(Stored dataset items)
----------
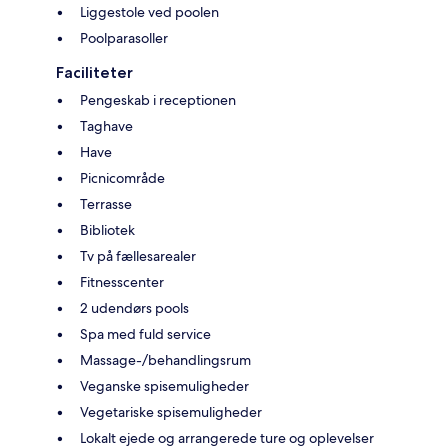
Liggestole ved poolen
Poolparasoller
Faciliteter
Pengeskab i receptionen
Taghave
Have
Picnicområde
Terrasse
Bibliotek
Tv på fællesarealer
Fitnesscenter
2 udendørs pools
Spa med fuld service
Massage-/behandlingsrum
Veganske spisemuligheder
Vegetariske spisemuligheder
Lokalt ejede og arrangerede ture og oplevelser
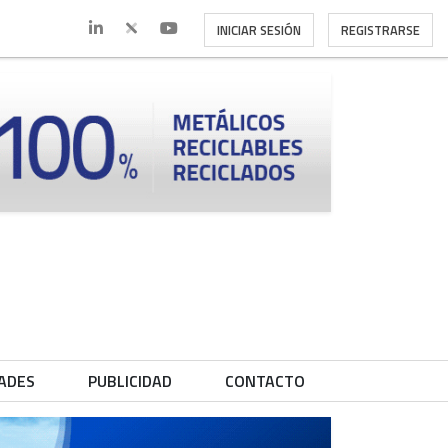
INICIAR SESIÓN
REGISTRARSE
ADES
PUBLICIDAD
CONTACTO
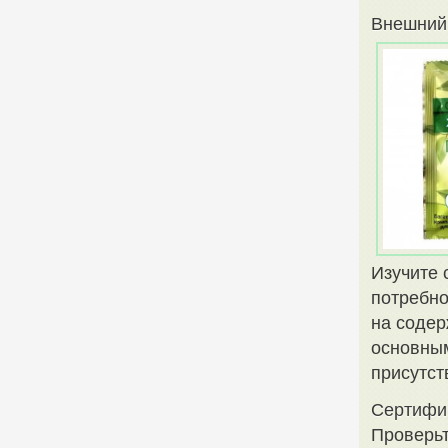
Внешний
Изучите 
потребно
на содер
основны
присутст
Сертифи
Проверьт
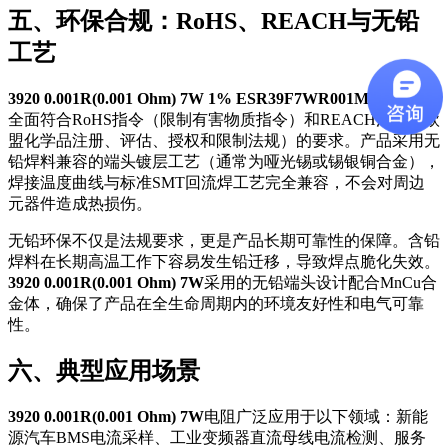
五、环保合规：RoHS、REACH与无铅
工艺
3920 0.001R(0.001 Ohm) 7W 1% ESR39F7WR001M02G
产品
全面符合RoHS指令（限制有害物质指令）和REACH法规（欧
盟化学品注册、评估、授权和限制法规）的要求。产品采用无
铅焊料兼容的端头镀层工艺（通常为哑光锡或锡银铜合金），
焊接温度曲线与标准SMT回流焊工艺完全兼容，不会对周边
元器件造成热损伤。
无铅环保不仅是法规要求，更是产品长期可靠性的保障。含铅
焊料在长期高温工作下容易发生铅迁移，导致焊点脆化失效。
3920 0.001R(0.001 Ohm) 7W
采用的无铅端头设计配合MnCu合
金体，确保了产品在全生命周期内的环境友好性和电气可靠
性。
六、典型应用场景
3920 0.001R(0.001 Ohm) 7W
电阻广泛应用于以下领域：新能
源汽车BMS电流采样、工业变频器直流母线电流检测、服务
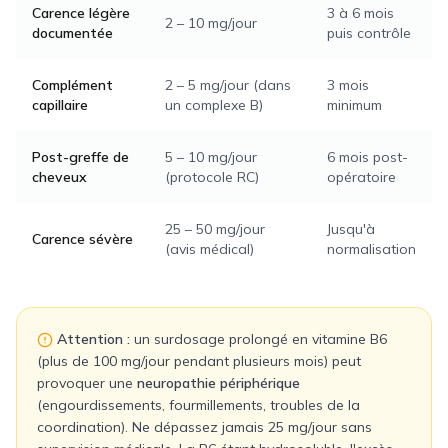
Carence légère
3 à 6 mois
2 – 10 mg/jour
documentée
puis contrôle
Complément
2 – 5 mg/jour (dans
3 mois
capillaire
un complexe B)
minimum
Post-greffe de
5 – 10 mg/jour
6 mois post-
cheveux
(protocole RC)
opératoire
25 – 50 mg/jour
Jusqu'à
Carence sévère
(avis médical)
normalisation
Attention :
un surdosage prolongé en vitamine B6
(plus de 100 mg/jour pendant plusieurs mois) peut
provoquer une
neuropathie périphérique
(engourdissements, fourmillements, troubles de la
coordination). Ne dépassez jamais 25 mg/jour sans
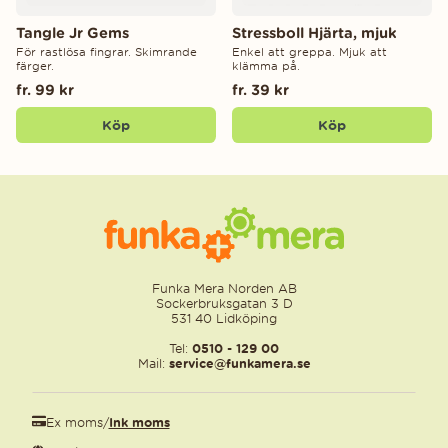
Tangle Jr Gems
Stressboll Hjärta, mjuk
För rastlösa fingrar. Skimrande
Enkel att greppa. Mjuk att
färger.
klämma på.
fr. 99 kr
fr. 39 kr
Köp
Köp
Funka Mera Norden AB
Sockerbruksgatan 3 D
531 40 Lidköping
Tel:
0510 - 129 00
Mail:
service@funkamera.se
Ex moms
/
Ink moms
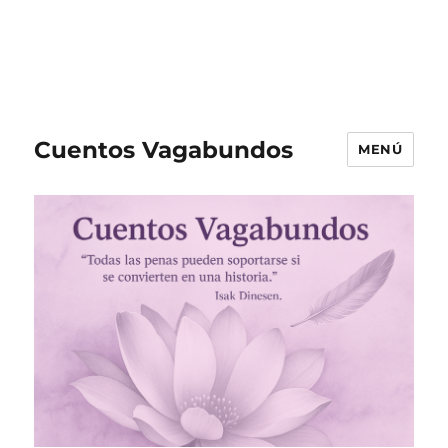
Cuentos Vagabundos
MENÚ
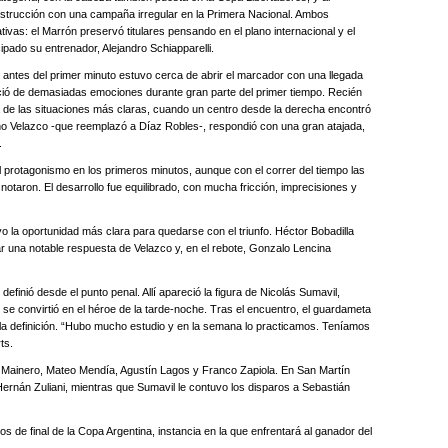
nstrucción con una campaña irregular en la Primera Nacional. Ambos
ivas: el Marrón preservó titulares pensando en el plano internacional y el
cipado su entrenador, Alejandro Schiapparelli.
 antes del primer minuto estuvo cerca de abrir el marcador con una llegada
eció de demasiadas emociones durante gran parte del primer tiempo. Recién
una de las situaciones más claras, cuando un centro desde la derecha encontró
ano Velazco -que reemplazó a Díaz Robles-, respondió con una gran atajada,
.
l protagonismo en los primeros minutos, aunque con el correr del tiempo las
notaron. El desarrollo fue equilibrado, con mucha fricción, imprecisiones y
vo la oportunidad más clara para quedarse con el triunfo. Héctor Bobadilla
r una notable respuesta de Velazco y, en el rebote, Gonzalo Lencina
efinió desde el punto penal. Allí apareció la figura de Nicolás Sumavil,
se convirtió en el héroe de la tarde-noche. Tras el encuentro, el guardameta
 la definición. “Hubo mucho estudio y en la semana lo practicamos. Teníamos
ts.
o Mainero, Mateo Mendía, Agustín Lagos y Franco Zapiola. En San Martín
rnán Zuliani, mientras que Sumavil le contuvo los disparos a Sebastián
 de final de la Copa Argentina, instancia en la que enfrentará al ganador del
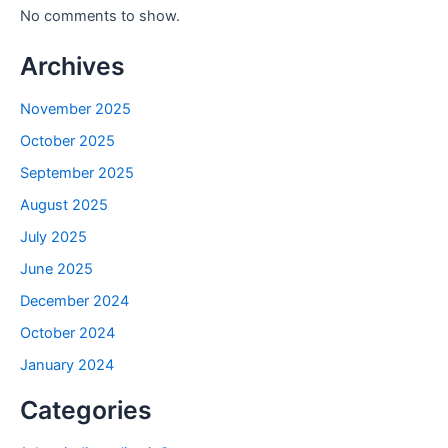
No comments to show.
Archives
November 2025
October 2025
September 2025
August 2025
July 2025
June 2025
December 2024
October 2024
January 2024
Categories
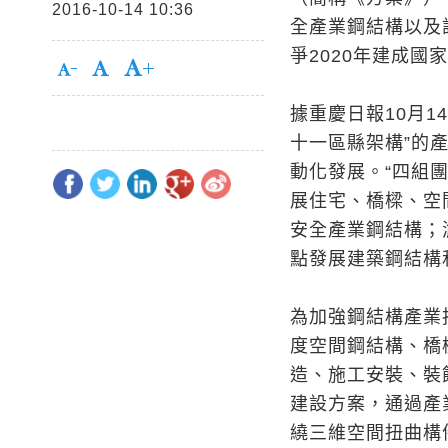
2016-10-14 10:36
全產業鋼結構以及
爭2020年建成國
據重慶日報10月
十一區縣架構”的
動化發展。“四組
展住宅、橋樑、空
安全產業鋼結構；
點發展建築鋼結構
為加強鋼結構產業
度空間鋼結構、橋
造、施工安裝、裝
建設方案，通過產
繞三維空間扭曲構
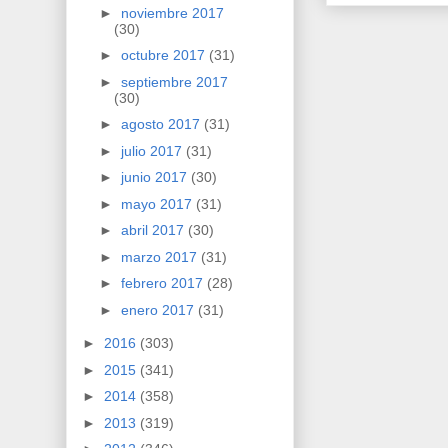
►
noviembre 2017
(30)
►
octubre 2017
(31)
►
septiembre 2017
(30)
►
agosto 2017
(31)
►
julio 2017
(31)
►
junio 2017
(30)
►
mayo 2017
(31)
►
abril 2017
(30)
►
marzo 2017
(31)
►
febrero 2017
(28)
►
enero 2017
(31)
►
2016
(303)
►
2015
(341)
►
2014
(358)
►
2013
(319)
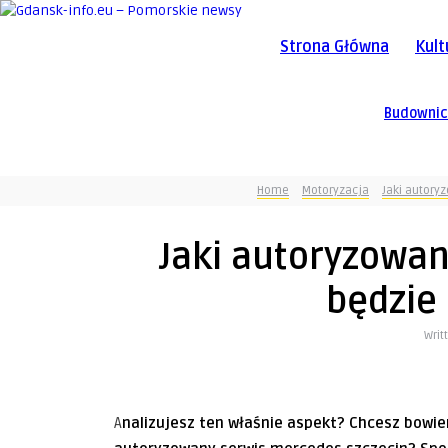
Strona Główna
Kult
Budowni
Home
Motoryzacja
Jaki autory
Jaki autoryzowa
będzie 
Writ
Analizujesz ten właśnie aspekt? Chcesz bowiem czym prędzej zdecydować się na jakiś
----------
Task description: Transcribe the data exactly and leave no picture in the copy.

Expected answer:
Liggestole ved poolen
Poolparasoller
Faciliteter
Pengeskab i receptionen
Taghave
Have
Picnicområde
Terrasse
Bibliotek
Tv på fællesarealer
Fitnesscenter
2 udendørs pools
Spa med fuld service
Massage-/behandlingsrum
Veganske spisemuligheder
Vegetariske spisemuligheder
Lokalt ejede og arrangerede ture og oplevelser
INICIAR SESIÓN
REGISTRARSE
ADES
PUBLICIDAD
CONTACTO
Внешний
Изучите 
потребно
на содер
основны
присутст
Сертифи
Проверьт
五、环保合规：RoHS、REACH与无铅
工艺
3920 0.001R(0.001 Ohm) 7W 1% ESR39F7WR001M02G
产品
全面符合RoHS指令（限制有害物质指令）和REACH法规（欧
盟化学品注册、评估、授权和限制法规）的要求。产品采用无
铅焊料兼容的端头镀层工艺（通常为哑光锡或锡银铜合金），
焊接温度曲线与标准SMT回流焊工艺完全兼容，不会对周边
元器件造成热损伤。
无铅环保不仅是法规要求，更是产品长期可靠性的保障。含铅
焊料在长期高温工作下容易发生铅迁移，导致焊点脆化失效。
3920 0.001R(0.001 Ohm) 7W
采用的无铅端头设计配合MnCu合
金体，确保了产品在全生命周期内的环境友好性和电气可靠
性。
六、典型应用场景
3920 0.001R(0.001 Ohm) 7W
电阻广泛应用于以下领域：新能
源汽车BMS电流采样、工业变频器直流母线电流检测、服务
Carence légère
3 à 6 mois
2 – 10 mg/jour
documentée
puis contrôle
Complément
2 – 5 mg/jour (dans
3 mois
capillaire
un complexe B)
minimum
Post-greffe de
5 – 10 mg/jour
6 mois post-
cheveux
(protocole RC)
opératoire
25 – 50 mg/jour
Jusqu'à
Carence sévère
(avis médical)
normalisation
Attention :
un surdosage prolongé en vitamine B6
(plus de 100 mg/jour pendant plusieurs mois) peut
provoquer une
neuropathie périphérique
(engourdissements, fourmillements, troubles de la
coordination). Ne dépassez jamais 25 mg/jour sans
Tangle Jr Gems
Stressboll Hjärta, mjuk
För rastlösa fingrar. Skimrande
Enkel att greppa. Mjuk att
färger.
klämma på.
fr. 99 kr
fr. 39 kr
Köp
Köp
Funka Mera Norden AB
Sockerbruksgatan 3 D
531 40 Lidköping
Tel:
0510 - 129 00
Mail:
service@funkamera.se
Ex moms
/
Ink moms
Cuentos Vagabundos
MENÚ
nstrucción con una campaña irregular en la Primera Nacional. Ambos
ivas: el Marrón preservó titulares pensando en el plano internacional y el
cipado su entrenador, Alejandro Schiapparelli.
 antes del primer minuto estuvo cerca de abrir el marcador con una llegada
eció de demasiadas emociones durante gran parte del primer tiempo. Recién
una de las situaciones más claras, cuando un centro desde la derecha encontró
ano Velazco -que reemplazó a Díaz Robles-, respondió con una gran atajada,
.
l protagonismo en los primeros minutos, aunque con el correr del tiempo las
notaron. El desarrollo fue equilibrado, con mucha fricción, imprecisiones y
vo la oportunidad más clara para quedarse con el triunfo. Héctor Bobadilla
r una notable respuesta de Velazco y, en el rebote, Gonzalo Lencina
efinió desde el punto penal. Allí apareció la figura de Nicolás Sumavil,
se convirtió en el héroe de la tarde-noche. Tras el encuentro, el guardameta
 la definición. “Hubo mucho estudio y en la semana lo practicamos. Teníamos
ts.
o Mainero, Mateo Mendía, Agustín Lagos y Franco Zapiola. En San Martín
rnán Zuliani, mientras que Sumavil le contuvo los disparos a Sebastián
 de final de la Copa Argentina, instancia en la que enfrentará al ganador del
No comments to show.
Archives
November 2025
October 2025
September 2025
August 2025
July 2025
June 2025
December 2024
October 2024
January 2024
Categories
2016-10-14 10:36
全產業鋼結構以及
爭2020年建成國
據重慶日報10月
十一區縣架構”的
動化發展。“四組
展住宅、橋樑、空
安全產業鋼結構；
點發展建築鋼結構
為加強鋼結構產業
度空間鋼結構、橋
造、施工安裝、裝
建設方案，通過產
繞三維空間扭曲構
►
noviembre 2017
(30)
►
octubre 2017
(31)
►
septiembre 2017
(30)
►
agosto 2017
(31)
►
julio 2017
(31)
►
junio 2017
(30)
►
mayo 2017
(31)
►
abril 2017
(30)
►
marzo 2017
(31)
►
febrero 2017
(28)
►
enero 2017
(31)
►
2016
(303)
►
2015
(341)
►
2014
(358)
►
2013
(319)
Strona Główna
Kult
Budowni
Home
Motoryzacja
Jaki autory
Jaki autoryzowa
będzie 
Writ
Analizujesz ten właśnie aspekt? Chcesz bowiem czym prędzej zdecydować się na jakiś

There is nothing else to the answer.